Segment Start: ENTRIES SHOWN
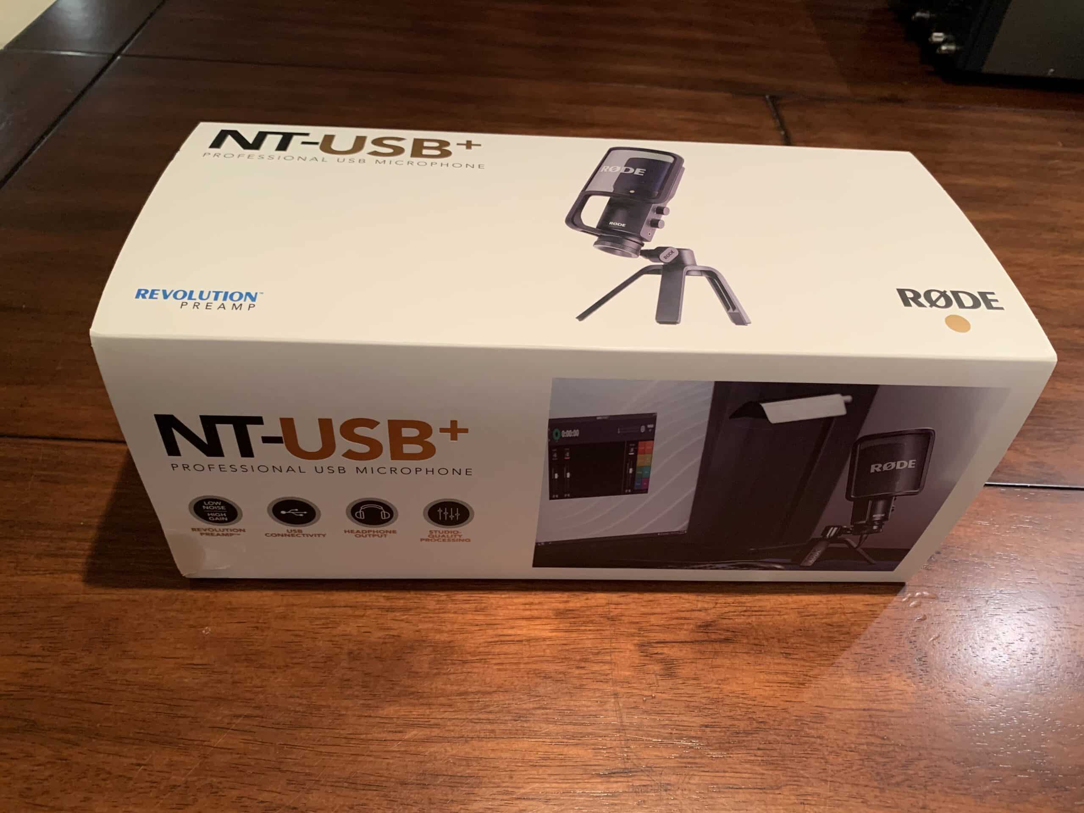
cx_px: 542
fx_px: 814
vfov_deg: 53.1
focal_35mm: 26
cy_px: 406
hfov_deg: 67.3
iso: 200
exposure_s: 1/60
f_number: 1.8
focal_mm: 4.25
Segment End: ENTRIES SHOWN
Segment Start: ENTRIES SHOWN
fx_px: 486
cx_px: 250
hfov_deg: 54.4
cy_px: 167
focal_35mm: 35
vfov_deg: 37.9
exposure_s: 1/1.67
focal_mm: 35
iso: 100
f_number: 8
Segment End: ENTRIES SHOWN
EXERCISE BRIEF: Print, from the entries above, the line with "focal_35mm: 26", the line with "focal_mm: 4.25" and all lines between them, exactly and with nothing else.

EXPECTED ANSWER:
focal_35mm: 26
cy_px: 406
hfov_deg: 67.3
iso: 200
exposure_s: 1/60
f_number: 1.8
focal_mm: 4.25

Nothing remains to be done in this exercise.